Re: Would any of my meds cause these - Ritch

Posted by Maxime on February 6, 2005, at 19:53:34

In reply to Re: Would any of my meds cause these symptoms?, posted by Phillipa on February 6, 2005, at 17:58:21

One interesting factor (well IMHO) is that I have never suffered from anxiety or panic. Never. You would think that a thyroid problem would cause this to occur at times (panic or anxiety).

Maxime

 

Re: Would any of my meds cause these - » Maxime

Posted by gardenergirl on February 6, 2005, at 19:56:31

In reply to Re: Would any of my meds cause these - Ritch, posted by Maxime on February 6, 2005, at 19:53:34

Maxime,
Are you taking the Synthroid on an empty stomach and waiting an hour before eating? I know that can affect absorption.

Sorry you are struggling right now. I am actually considering switching from Nardil to Parnate, but your experience is making me think twice.

Take care,
gg

 

Re: Would any of my meds cause these - » gardenergirl

Posted by Maxime on February 6, 2005, at 21:59:05

In reply to Re: Would any of my meds cause these - » Maxime, posted by gardenergirl on February 6, 2005, at 19:56:31

Thanks GG. I do take it on an empty stomach and wait an hour before eating. Also, did you know that iron can prevent it's absorption?

Re. Nardil versus Parnate.
Do NOT let my experience with MAOIs have any bearing on your decision. Everyone is different. I haven't followed any posts re. your Nardil experience (sorry). Why do you want to switch?

Maxime

> Maxime,
> Are you taking the Synthroid on an empty stomach and waiting an hour before eating? I know that can affect absorption.
>
> Sorry you are struggling right now. I am actually considering switching from Nardil to Parnate, but your experience is making me think twice.
>
> Take care,
> gg

 

Re: Would any of my meds cause these - » Maxime

Posted by gardenergirl on February 7, 2005, at 10:56:58

In reply to Re: Would any of my meds cause these - » gardenergirl, posted by Maxime on February 6, 2005, at 21:59:05

Thanks for the tip about iron. I actually have to plan out when I take my meds, supps, and vitamins to get the optimum absorption, since I take a pre-natal vitamin with Iron and also calcium and magnesium. It's really annoying how I have to impose such structure on my routine. But I suppose it helps me remember.

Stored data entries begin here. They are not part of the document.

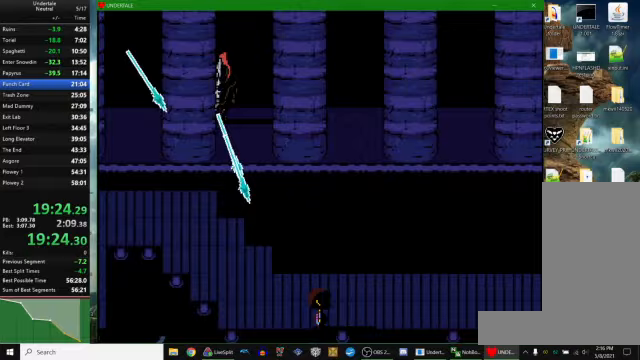
{"keys": ["down", "right", "up"], "events": [[167, "up", "down"], [200, "down", "down"]]}
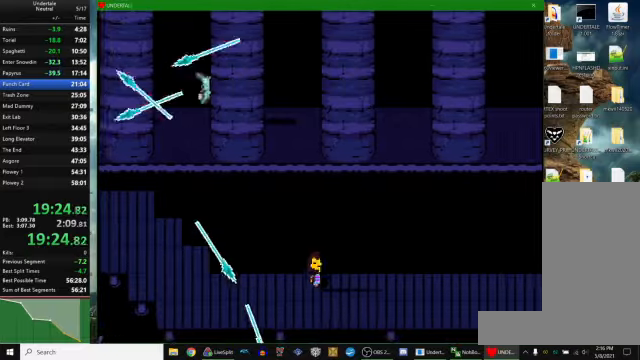
{"keys": ["down", "right", "up"], "events": []}
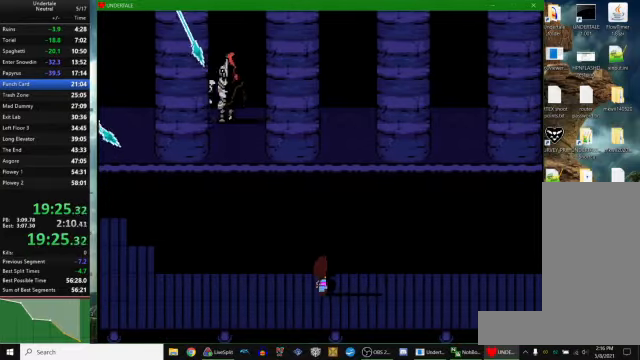
{"keys": ["down", "right"], "events": [[233, "down", "up"], [267, "up", "up"], [300, "down", "down"]]}
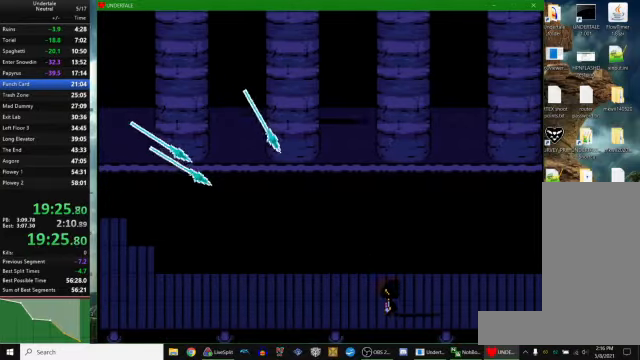
{"keys": ["down", "right", "up"], "events": [[167, "up", "down"]]}
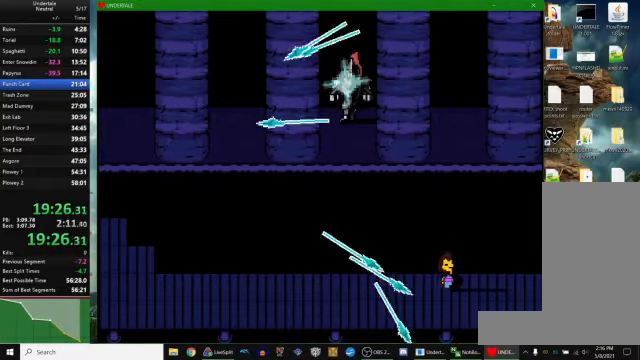
{"keys": ["down", "right", "up"], "events": []}
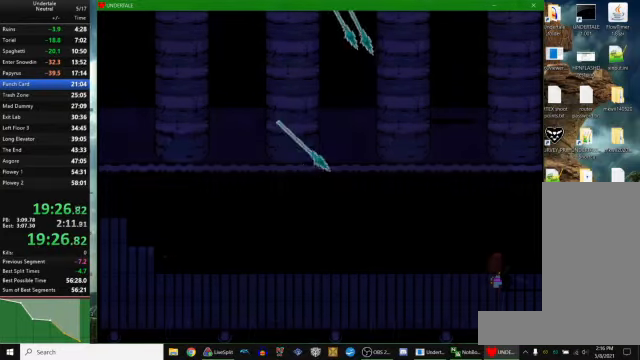
{"keys": ["down", "right", "up"], "events": []}
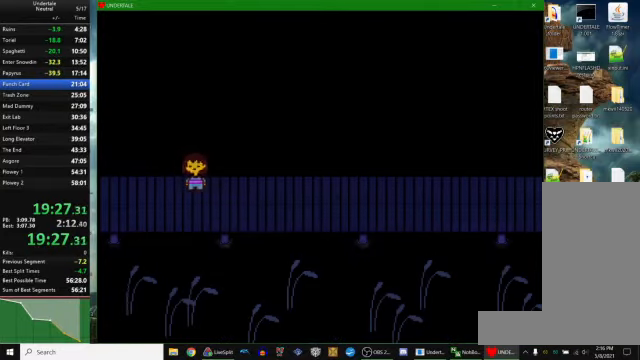
{"keys": ["down", "right", "up"], "events": []}
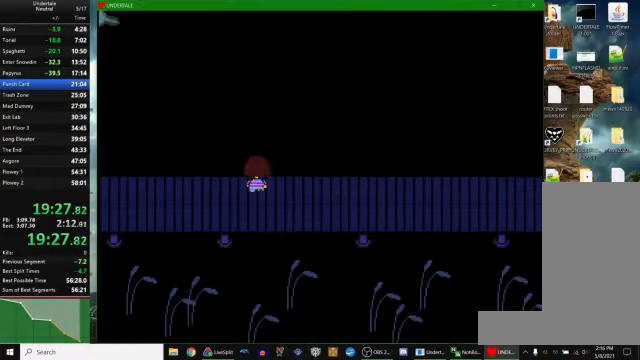
{"keys": ["down", "right", "up"], "events": []}
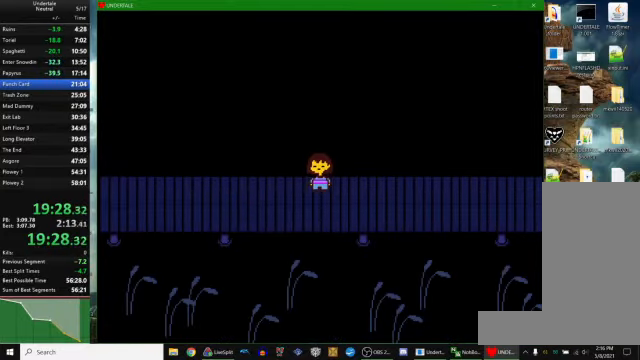
{"keys": ["down", "right", "up"], "events": []}
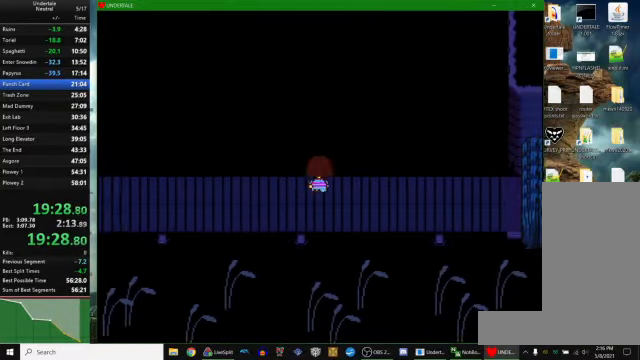
{"keys": ["down", "right", "up"], "events": []}
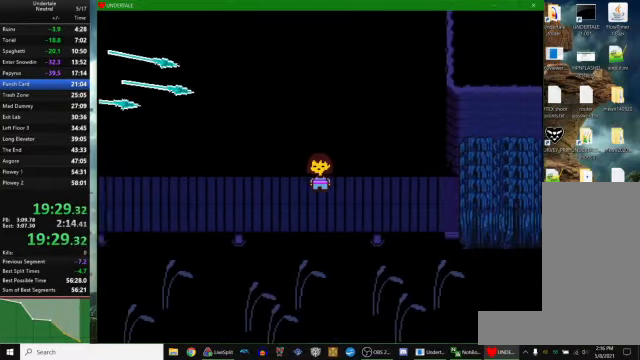
{"keys": ["down", "right", "up"], "events": []}
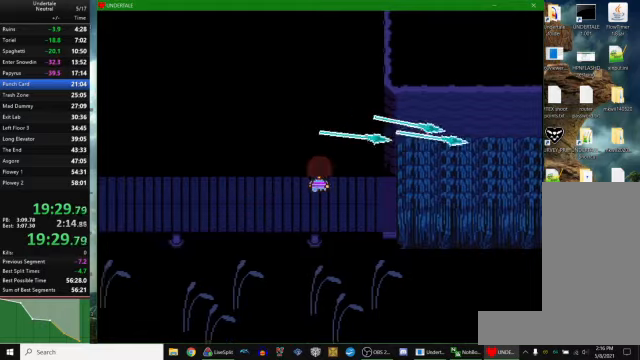
{"keys": ["down", "right", "up"], "events": []}
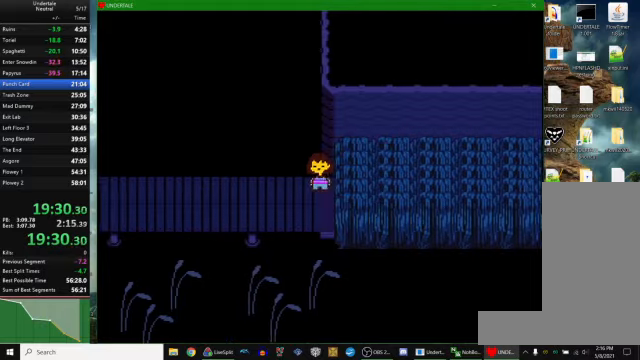
{"keys": ["down", "right", "up"], "events": []}
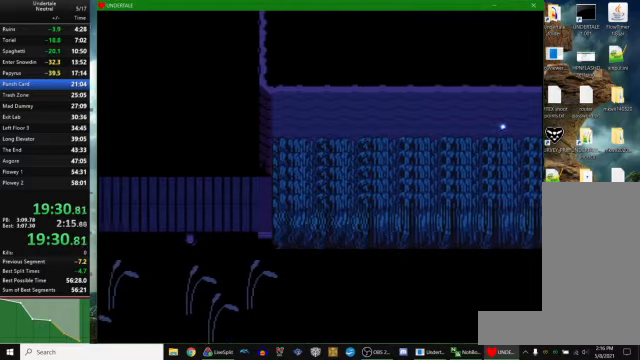
{"keys": ["down", "right", "up"], "events": []}
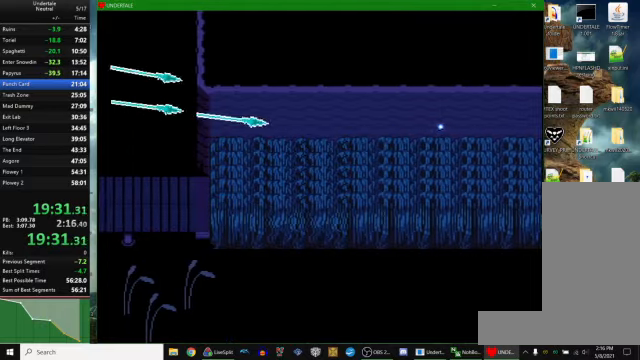
{"keys": ["down", "right", "up"], "events": []}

I am thinking of switching primarily because of weight gain on Nardil. Also, at my usual dose, I've been sleeping more and more. I didn't think you could augment an MAOI with a stimulant. Everything I've read suggests they are contraindicated, although I suppose with careful monitoring it would be okay. I'm not sure what my pdoc will say, at any rate.

But I was hoping that Parnate would stop the weight gain (actually I hope it will help me lose) and also be a touch more stimulating since I have been sleeping so much.

My alternative is to go up on the Nardil dose to 67.5 mg. But then the weight gain continues, and I start getting edema. Ugh.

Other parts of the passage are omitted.